Толпа дико и неразборчиво, но восторженно взревела. Люди махали руками, подбрасывали шапки. Но князь опять вскинул руку, и площадь быстро затихла.
— Слушайте меня, други! Слушайте, люди русские, слушайте, дети мои! Жена моя Анна вере христианской предана всей душой. Посему, из любви к жене своей, из благодарности за исцеление свое от недуга страшного и из-за чудес, богом греческим явленных, порешил я отныне веру христианскую принять, и вас к тому всех призываю!
«Неужели? — чувствуя, как в груди нарождается горячий ком, подумала женщина. — Неужели это всё ради меня? Неужели он и вправду полюбил меня с такой силой? Господи, Господь мой милостивый… Какая я счастливая!»
— Слушайте меня, други! Слушайте, люди русские, слушайте, дети мои! Слушайте сами и передайте другим: ежели не придет кто завтра к полудню на реку — будь то богатый, или бедный, или нищий, или раб, — будет мне до века врагом!

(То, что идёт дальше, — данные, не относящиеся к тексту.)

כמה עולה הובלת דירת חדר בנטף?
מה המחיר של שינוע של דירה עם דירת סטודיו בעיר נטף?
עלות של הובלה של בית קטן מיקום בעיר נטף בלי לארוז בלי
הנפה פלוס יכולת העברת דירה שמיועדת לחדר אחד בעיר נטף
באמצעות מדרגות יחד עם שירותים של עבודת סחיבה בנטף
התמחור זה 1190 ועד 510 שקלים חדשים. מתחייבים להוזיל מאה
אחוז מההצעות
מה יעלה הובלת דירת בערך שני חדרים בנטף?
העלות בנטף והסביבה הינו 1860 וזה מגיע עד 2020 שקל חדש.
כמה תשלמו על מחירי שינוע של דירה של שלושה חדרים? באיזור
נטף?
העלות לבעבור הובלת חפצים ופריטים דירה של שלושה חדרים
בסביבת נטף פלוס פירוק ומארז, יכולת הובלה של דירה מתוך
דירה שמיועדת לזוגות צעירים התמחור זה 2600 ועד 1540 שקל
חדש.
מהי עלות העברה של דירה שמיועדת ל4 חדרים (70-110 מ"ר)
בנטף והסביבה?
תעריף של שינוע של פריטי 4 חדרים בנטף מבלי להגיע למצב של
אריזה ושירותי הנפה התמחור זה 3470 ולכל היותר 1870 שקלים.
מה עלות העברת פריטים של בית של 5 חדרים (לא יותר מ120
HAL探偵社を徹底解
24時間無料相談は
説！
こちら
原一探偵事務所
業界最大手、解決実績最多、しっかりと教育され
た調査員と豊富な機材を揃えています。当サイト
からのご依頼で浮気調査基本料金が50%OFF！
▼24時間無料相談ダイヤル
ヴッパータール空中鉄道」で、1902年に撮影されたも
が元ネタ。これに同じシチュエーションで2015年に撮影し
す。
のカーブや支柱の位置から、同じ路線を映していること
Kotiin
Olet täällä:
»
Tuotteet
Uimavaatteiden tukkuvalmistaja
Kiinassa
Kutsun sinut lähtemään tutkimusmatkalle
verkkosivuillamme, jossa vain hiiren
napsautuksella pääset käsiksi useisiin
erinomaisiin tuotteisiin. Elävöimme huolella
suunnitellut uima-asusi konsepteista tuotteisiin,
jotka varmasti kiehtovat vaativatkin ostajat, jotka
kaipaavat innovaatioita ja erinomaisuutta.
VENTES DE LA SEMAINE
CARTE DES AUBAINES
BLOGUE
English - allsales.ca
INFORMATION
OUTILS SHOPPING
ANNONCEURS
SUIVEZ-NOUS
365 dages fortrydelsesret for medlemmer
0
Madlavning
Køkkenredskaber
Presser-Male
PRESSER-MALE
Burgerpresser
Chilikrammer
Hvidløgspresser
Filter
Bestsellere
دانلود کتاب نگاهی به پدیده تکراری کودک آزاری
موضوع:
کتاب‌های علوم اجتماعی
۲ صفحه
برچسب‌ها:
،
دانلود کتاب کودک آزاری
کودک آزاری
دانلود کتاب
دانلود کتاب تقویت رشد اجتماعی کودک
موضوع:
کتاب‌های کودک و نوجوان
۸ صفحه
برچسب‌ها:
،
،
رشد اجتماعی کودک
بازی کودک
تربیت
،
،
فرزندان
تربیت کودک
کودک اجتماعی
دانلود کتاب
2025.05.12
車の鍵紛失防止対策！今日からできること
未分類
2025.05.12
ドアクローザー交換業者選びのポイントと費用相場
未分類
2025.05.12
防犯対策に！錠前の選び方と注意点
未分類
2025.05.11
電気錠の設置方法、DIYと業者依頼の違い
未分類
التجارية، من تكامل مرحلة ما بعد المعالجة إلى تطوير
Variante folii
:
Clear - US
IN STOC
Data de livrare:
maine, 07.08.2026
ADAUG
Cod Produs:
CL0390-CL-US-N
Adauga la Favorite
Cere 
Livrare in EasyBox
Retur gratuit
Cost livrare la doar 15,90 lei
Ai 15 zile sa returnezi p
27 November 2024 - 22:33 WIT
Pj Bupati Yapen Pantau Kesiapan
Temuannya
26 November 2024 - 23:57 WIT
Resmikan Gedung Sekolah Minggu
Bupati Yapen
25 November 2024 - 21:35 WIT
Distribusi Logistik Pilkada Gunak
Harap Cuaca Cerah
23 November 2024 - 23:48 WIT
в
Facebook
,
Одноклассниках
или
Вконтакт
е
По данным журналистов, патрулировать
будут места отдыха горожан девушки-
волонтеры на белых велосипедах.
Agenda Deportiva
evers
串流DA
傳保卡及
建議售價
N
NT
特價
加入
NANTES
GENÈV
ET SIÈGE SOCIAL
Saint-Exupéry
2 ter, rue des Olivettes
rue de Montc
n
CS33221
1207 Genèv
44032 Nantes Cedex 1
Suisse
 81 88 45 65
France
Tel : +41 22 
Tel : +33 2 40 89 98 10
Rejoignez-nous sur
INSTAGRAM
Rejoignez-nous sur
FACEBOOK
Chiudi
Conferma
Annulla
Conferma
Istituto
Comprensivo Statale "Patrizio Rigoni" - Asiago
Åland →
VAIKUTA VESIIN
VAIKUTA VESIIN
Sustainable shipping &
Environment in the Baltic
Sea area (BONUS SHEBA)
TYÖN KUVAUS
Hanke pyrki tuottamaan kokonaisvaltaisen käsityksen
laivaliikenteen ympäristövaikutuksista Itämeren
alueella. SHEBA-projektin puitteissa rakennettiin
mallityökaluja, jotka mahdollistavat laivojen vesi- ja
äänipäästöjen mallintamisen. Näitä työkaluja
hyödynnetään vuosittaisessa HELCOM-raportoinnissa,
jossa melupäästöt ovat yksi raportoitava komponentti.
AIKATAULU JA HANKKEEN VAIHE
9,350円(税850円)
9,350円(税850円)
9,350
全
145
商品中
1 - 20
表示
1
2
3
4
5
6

Краткая, но доходчивая проповедь христианства была окончена. Великий князь, прихватив повод лошадки своей супруги, поворотил скакуна и въехал в детинец.
— Здрав будь, княже, — с поклоном принял у него коня Синеус. — Баня ныне топлена, стол в палате верхней накрыт, перина на кровати в опочивальне поменена, а пол я мятной водой повелел помыть.
— Я знаю, что ты молодец, тиун, — перевел дух Владимир. — Посему тебе самое важное и поручаю. Два дела сполни. Ныне холопов к реке пошли. Как волхвы и служители греческие с ладей сходить станут, пусть всех упреждают, чтобы завтра к полудню на реку шли народ киевский крестить. А то грек опять их у себя поселит, спрячет от глаз людских. И не узнают про долг свой. Не самому же мне обряд сей творить? И еще. Завтра преданных самых холопов в полдень в святилище пошли. Как народ в реку полезет — пусть в Днепр Перуна кривоногого скатят, да плетьми гонят куда подальше, пока с глаз не уплывет. А остальных идолов пусть рубят, да в поленницу складывают. Не нужны боле.
* * *
Новый день выдался, как на заказ — светлый, теплый, безветренный. Князь Владимир стоял у стены Киева, у северных ворот, а далеко внизу, под горой, выше причалов для торговых кораблей, толпилось людей русских без числа. Они вошли в воду и стояли там кто по шею, кто по грудь. Подростки сидели в воде у берега, некоторые женщины держали младенцев, многие взрослые киевляне бродили, словно не находя места, но везде, куда они ни шли, у воды стояли священники, совершая молитвы.
— Ты считаешь это обращением в новую веру, княже? Ты привел в город тысячи победителей, которые сейчас за тебя готовы порвать всех и каждого, ты отказался от своей доли, тем вдвое увеличив их добычу. Против тебя сейчас в Киеве даже собака тявкнуть побоится — враз желающие найдутся шею свернуть. Потому-то все в реку и полезли.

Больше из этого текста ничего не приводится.